# Pellet smokers, water pans and religion.... question about 2 out of 3



## fracmeister (Jun 28, 2015)

Dropped in on a friend who is also an unrepentant pellethead. I am of the Yoder denomination and he is a devout Mak-ite. Anyway to my surprise I see he has a water pan sitting in the Mak. Why? I ask. "Oh, pellet grills really need them...fan (Mumble mumble)...humidity (mumble mumble)..." 

Anyway It has never even crossed my mind that I should use a water pan.

Is this simply one of those "sprinkle vs dunk" religious differences that may or may not make a difference to the immortal souls of my briskets or is one of us CLEARLY WRONG and in need of serious repentance. 

Just a Sunday morning question from Texas.


----------



## seenred (Jun 28, 2015)

I don't know if he's _clearly_ wrong or not, but I don't put a water pan in my pellet cooker...nor do I know of anyone who does.  I'm not sure why you would?

Red


----------



## gomez93 (Jun 29, 2015)

Wonder what his bark looks like?

I don't even use a water pan in my WSMs or stick burner.

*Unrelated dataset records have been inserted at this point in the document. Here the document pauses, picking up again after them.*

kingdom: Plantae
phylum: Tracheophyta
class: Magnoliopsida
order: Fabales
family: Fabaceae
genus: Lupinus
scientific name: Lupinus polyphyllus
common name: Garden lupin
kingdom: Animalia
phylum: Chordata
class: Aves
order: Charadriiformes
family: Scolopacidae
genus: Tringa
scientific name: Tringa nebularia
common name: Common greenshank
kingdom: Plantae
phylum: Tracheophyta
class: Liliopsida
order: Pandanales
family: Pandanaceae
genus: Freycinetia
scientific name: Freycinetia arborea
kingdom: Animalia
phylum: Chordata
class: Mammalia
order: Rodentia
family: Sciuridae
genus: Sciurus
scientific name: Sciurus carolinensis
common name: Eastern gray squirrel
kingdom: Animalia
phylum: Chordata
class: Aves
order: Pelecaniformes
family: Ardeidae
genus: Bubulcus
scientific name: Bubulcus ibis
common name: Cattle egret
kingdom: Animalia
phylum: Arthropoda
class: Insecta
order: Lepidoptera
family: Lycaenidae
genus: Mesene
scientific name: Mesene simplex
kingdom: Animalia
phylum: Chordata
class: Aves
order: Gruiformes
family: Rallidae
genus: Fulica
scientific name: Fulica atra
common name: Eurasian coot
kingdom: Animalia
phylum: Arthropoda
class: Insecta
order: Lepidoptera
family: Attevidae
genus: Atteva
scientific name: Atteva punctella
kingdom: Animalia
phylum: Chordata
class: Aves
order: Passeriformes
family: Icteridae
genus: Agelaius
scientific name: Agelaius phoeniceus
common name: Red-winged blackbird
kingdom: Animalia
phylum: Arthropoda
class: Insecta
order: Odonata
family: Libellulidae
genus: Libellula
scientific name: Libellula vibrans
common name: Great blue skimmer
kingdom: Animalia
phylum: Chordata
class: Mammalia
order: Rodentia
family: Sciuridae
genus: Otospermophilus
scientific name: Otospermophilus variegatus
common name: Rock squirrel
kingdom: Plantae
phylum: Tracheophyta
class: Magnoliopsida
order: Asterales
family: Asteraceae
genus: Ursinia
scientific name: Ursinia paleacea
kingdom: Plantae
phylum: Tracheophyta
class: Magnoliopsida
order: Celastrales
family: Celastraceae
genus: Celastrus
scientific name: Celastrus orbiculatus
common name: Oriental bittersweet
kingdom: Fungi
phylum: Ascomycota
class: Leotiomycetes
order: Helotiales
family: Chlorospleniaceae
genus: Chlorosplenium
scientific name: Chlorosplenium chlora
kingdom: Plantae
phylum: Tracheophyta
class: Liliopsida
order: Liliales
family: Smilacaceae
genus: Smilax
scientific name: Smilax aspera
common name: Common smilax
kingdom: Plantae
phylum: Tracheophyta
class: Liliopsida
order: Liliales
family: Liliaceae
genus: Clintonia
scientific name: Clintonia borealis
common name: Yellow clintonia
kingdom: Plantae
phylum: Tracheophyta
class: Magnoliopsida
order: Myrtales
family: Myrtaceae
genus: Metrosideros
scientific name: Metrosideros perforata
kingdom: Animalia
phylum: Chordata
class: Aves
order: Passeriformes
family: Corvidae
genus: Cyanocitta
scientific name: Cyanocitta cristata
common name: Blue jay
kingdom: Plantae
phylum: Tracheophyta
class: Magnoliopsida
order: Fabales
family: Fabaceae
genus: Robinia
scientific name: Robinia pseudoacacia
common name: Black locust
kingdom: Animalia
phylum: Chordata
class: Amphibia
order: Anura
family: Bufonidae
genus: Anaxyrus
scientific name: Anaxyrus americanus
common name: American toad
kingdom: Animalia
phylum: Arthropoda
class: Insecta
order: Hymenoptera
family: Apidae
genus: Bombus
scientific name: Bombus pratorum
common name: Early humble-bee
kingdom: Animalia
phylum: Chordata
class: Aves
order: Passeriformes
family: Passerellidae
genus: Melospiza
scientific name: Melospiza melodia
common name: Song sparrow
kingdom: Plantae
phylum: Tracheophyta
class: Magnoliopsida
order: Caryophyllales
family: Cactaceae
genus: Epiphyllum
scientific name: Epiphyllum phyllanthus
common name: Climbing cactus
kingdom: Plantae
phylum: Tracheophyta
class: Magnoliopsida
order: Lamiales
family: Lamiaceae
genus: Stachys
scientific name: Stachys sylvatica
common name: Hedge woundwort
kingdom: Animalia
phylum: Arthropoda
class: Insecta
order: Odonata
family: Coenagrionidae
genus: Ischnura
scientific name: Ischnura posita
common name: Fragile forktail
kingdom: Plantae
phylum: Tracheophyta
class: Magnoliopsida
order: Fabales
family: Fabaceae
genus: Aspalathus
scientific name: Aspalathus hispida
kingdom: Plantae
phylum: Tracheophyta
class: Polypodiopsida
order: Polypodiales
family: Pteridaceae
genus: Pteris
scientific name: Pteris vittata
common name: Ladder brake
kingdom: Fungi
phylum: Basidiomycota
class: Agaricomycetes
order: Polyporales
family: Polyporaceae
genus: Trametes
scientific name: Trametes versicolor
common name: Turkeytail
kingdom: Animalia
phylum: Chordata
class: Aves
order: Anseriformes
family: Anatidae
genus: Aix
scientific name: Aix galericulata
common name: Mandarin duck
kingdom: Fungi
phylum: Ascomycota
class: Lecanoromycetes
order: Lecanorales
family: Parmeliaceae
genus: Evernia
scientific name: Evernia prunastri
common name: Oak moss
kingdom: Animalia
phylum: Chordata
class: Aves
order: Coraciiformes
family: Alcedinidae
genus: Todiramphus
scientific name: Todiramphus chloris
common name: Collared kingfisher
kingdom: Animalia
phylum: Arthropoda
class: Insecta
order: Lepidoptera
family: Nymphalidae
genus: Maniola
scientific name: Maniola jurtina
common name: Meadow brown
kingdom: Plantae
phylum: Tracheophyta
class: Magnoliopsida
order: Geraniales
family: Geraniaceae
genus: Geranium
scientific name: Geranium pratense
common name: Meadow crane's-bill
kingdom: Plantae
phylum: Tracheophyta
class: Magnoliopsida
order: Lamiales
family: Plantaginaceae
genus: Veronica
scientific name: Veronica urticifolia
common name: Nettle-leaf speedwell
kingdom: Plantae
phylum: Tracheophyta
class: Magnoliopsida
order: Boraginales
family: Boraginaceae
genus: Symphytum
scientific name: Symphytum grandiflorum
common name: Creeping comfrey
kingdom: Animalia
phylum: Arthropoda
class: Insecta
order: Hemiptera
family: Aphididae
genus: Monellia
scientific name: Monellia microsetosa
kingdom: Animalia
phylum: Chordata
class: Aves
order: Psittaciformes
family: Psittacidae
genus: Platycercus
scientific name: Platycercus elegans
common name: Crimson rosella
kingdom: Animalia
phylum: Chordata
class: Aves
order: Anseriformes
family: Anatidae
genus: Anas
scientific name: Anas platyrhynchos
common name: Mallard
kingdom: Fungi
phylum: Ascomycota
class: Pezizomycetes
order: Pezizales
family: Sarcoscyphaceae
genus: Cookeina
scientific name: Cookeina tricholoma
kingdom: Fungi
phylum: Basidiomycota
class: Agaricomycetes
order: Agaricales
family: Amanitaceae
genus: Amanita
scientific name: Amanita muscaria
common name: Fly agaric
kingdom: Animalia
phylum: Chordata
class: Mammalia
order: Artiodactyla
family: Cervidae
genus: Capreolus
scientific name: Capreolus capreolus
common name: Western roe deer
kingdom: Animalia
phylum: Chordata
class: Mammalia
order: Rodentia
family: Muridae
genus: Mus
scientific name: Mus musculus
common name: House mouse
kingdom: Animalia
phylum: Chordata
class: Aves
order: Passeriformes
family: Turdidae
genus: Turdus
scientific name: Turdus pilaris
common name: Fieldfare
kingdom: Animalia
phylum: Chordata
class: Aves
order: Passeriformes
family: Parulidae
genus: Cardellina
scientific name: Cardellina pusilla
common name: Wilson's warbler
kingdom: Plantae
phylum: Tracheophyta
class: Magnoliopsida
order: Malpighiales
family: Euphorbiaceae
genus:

I remember David Bouska had one in his FEC100 on the Pitmasters the first time he was on there, still don't know if that is something he does or just a distraction???


----------



## thomas phillips (Jun 29, 2015)

Never used a water pan in my Traeger pellet smoker. I would think the humidity would cause temp. problems with the pellets getting moist. Also I would think it would screw with the electronics......


----------



## westby (Jun 30, 2015)

Thomas Phillips said:


> Never used a water pan in my Traeger pellet smoker. I would think the humidity would cause temp. problems with the pellets getting moist. Also I would think it would screw with the electronics......


It wouldn't cause any pellet / electronic issues.  Humidity in the ambient air would cause as much of an issue as a water pan.

The water pan would theoretically help with temp stabilization (acting as a heat sink) and possibly with smoke adherence / absorption.  I've never seen one used and don't' see the need myself.


----------



## daveomak (Jun 30, 2015)

IMO....    Water pans were designed into smokers by the manufacturers of inexpensive / cheap smokers BECAUSE they did not know how to control the smoker at low and slow temperatures...   water sucks up BTU's allowing for 200 ish temperatures...    

smoking should be done below 140 deg. F....  then the temp raised to finish cooking....


----------



## bregent (Jun 30, 2015)

Some folks do, most probably don't. I've used one on a few brisket cooks on my pellet cooker. Franklin uses one in his small stick burner as seen here:


----------



## jtrainor56 (Jul 3, 2015)

There was a discussion on the Yoder fan page on FB and if you use a water pan on a Yoder pellet smoker you stand the chance of disrupting the air flow and possibly causing the controller to make incorrect readings. One thing about the Yoder is that they have tested all different methods and when they suggest not to do something, they know what they are talking about.

I came from a Weber gasser straight to a Yoder YS640 and it took me about 6 months to finally get my cooks down. I used Yoder's support people a lot and learned that no matter what, if Herb from Yoder tells me the best way to do something, you can bet your a$$ I am going to follow his suggestion. I stopped foiling the deflector plate, I found that best place for the damper and have not moved it in more than a year, I stopped worrying what my Maverick pit temp reading was and trusted the controller. I still monitor the pit temp since Iran the thing out of pellets once and didn't have the pit probe in....lesson learned. 

Joe


----------